### Directions
Gather every line of the rows that contains "ankle" and copy each one out. Case counts.

### Records for this task
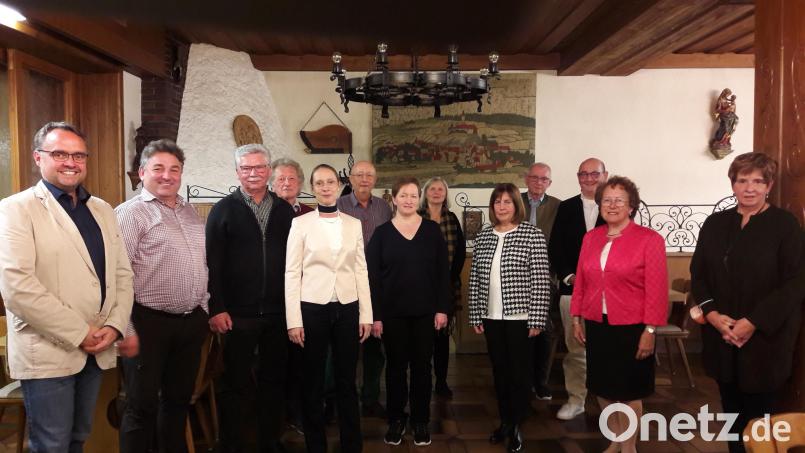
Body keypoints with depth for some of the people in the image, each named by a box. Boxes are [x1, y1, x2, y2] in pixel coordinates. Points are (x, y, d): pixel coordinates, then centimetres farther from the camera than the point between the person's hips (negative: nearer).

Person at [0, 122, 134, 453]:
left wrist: (114, 326, -5)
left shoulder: (103, 211, 11)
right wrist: (80, 334, -16)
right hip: (47, 354, -5)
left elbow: (122, 274, 11)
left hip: (96, 350, 6)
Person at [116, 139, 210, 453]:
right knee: (143, 405, 5)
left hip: (191, 321, 6)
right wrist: (126, 329, -18)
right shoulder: (130, 213, -9)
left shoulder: (191, 212, 13)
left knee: (179, 399, 18)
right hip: (150, 322, -6)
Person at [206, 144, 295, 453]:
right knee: (236, 384, 8)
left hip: (278, 312, 3)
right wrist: (216, 308, -11)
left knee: (273, 381, 13)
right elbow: (212, 263, -5)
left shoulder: (284, 210, 8)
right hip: (238, 313, -3)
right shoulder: (224, 210, 0)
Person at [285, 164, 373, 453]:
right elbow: (292, 273, -3)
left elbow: (361, 271, 8)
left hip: (347, 309, 2)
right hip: (313, 309, -2)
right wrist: (294, 320, -8)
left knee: (347, 381, 9)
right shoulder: (300, 223, -1)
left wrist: (366, 314, 3)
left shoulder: (354, 224, 7)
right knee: (312, 382, 8)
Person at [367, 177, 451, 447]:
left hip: (425, 311, 0)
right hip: (392, 312, 0)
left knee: (422, 366, 9)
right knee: (396, 366, 9)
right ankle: (396, 419, 23)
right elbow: (372, 276, -2)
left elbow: (443, 271, 1)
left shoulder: (432, 230, 2)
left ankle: (421, 421, 22)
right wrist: (375, 315, -6)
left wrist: (443, 308, -5)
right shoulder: (382, 233, 0)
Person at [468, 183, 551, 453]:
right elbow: (475, 279, 8)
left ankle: (516, 427, 21)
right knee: (499, 371, 14)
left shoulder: (533, 235, -7)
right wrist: (475, 315, 6)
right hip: (491, 317, 4)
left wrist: (537, 319, -11)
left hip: (519, 316, -4)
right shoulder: (483, 237, 6)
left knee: (519, 372, 6)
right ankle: (504, 421, 29)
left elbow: (541, 280, -8)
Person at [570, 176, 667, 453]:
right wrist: (576, 319, 9)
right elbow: (581, 282, 8)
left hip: (631, 329, -4)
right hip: (597, 326, 5)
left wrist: (650, 330, -13)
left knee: (628, 391, 10)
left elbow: (657, 290, -11)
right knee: (602, 388, 15)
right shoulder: (591, 238, 5)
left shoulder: (649, 239, -10)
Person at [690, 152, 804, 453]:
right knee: (731, 407, 12)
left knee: (758, 411, 5)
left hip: (765, 338, -3)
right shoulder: (715, 223, 7)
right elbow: (698, 274, 7)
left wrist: (753, 322, -16)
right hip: (722, 337, 3)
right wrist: (712, 314, -8)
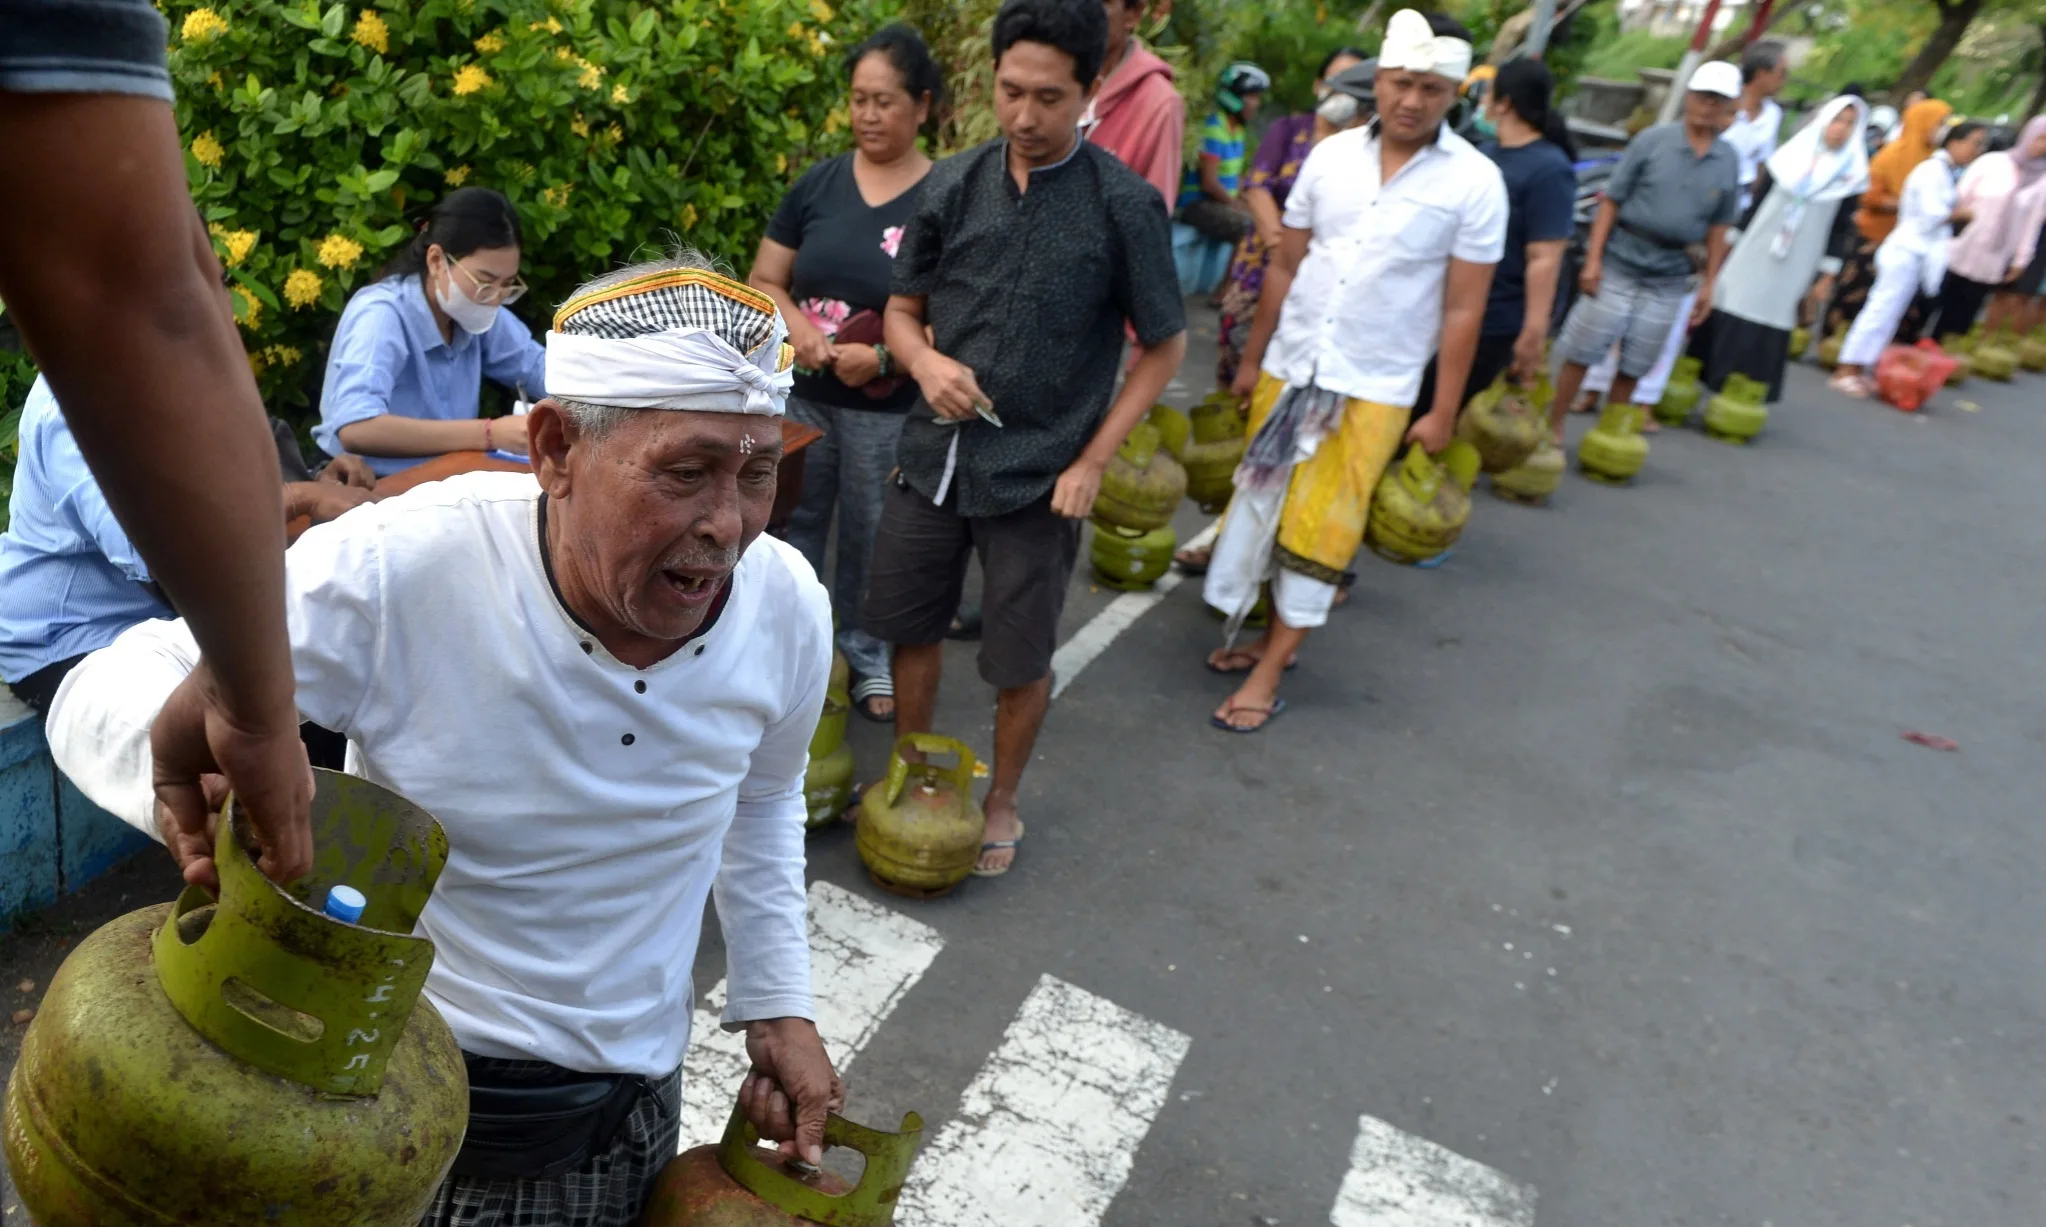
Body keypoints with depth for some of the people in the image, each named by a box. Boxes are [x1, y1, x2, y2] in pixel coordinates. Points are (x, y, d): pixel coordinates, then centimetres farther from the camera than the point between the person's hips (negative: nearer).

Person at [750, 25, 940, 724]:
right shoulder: (818, 183, 2)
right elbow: (763, 281, 7)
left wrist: (885, 357, -21)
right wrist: (795, 326, -13)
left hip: (887, 412, -3)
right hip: (801, 397, 3)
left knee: (871, 538, 11)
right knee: (792, 528, 14)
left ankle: (866, 652, 31)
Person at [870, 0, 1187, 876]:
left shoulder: (1124, 204, -10)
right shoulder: (953, 185, -1)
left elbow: (1163, 346, -3)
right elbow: (902, 310, 9)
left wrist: (1093, 460, -9)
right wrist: (924, 360, -14)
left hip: (1038, 477, -3)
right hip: (931, 457, 4)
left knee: (1019, 662, 9)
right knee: (910, 628, 16)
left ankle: (1001, 800, 35)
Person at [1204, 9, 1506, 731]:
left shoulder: (1474, 182, -8)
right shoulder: (1331, 156, 1)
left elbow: (1463, 309, -6)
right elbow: (1286, 265, 8)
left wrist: (1442, 414, -6)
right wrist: (1252, 359, 10)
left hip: (1373, 390, -3)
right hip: (1287, 369, 4)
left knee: (1320, 529, 0)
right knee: (1267, 506, 10)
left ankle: (1269, 672, 8)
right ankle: (1274, 631, 27)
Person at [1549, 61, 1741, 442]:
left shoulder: (1729, 160, 4)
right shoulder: (1652, 140, -5)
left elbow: (1718, 227, 9)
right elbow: (1611, 202, -6)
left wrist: (1708, 283, 6)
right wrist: (1593, 259, -12)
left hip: (1670, 279, 3)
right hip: (1619, 263, -3)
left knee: (1632, 367, 9)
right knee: (1582, 352, 0)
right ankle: (1552, 424, 12)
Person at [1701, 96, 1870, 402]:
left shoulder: (1852, 173, 1)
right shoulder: (1789, 155, 4)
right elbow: (1757, 203, 7)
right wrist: (1731, 243, 5)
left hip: (1795, 268, -2)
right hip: (1754, 256, 2)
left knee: (1768, 334, -2)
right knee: (1730, 317, 1)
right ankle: (1716, 384, 13)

### Solved exercise
right ankle: (396, 419, 23)
left ankle: (421, 421, 22)
left ankle: (516, 427, 21)
right ankle: (504, 421, 29)
left ankle: (866, 652, 31)
left ankle: (1001, 800, 35)
left ankle: (1269, 672, 8)
right ankle: (1274, 631, 27)
right ankle: (1552, 424, 12)
right ankle: (1716, 384, 13)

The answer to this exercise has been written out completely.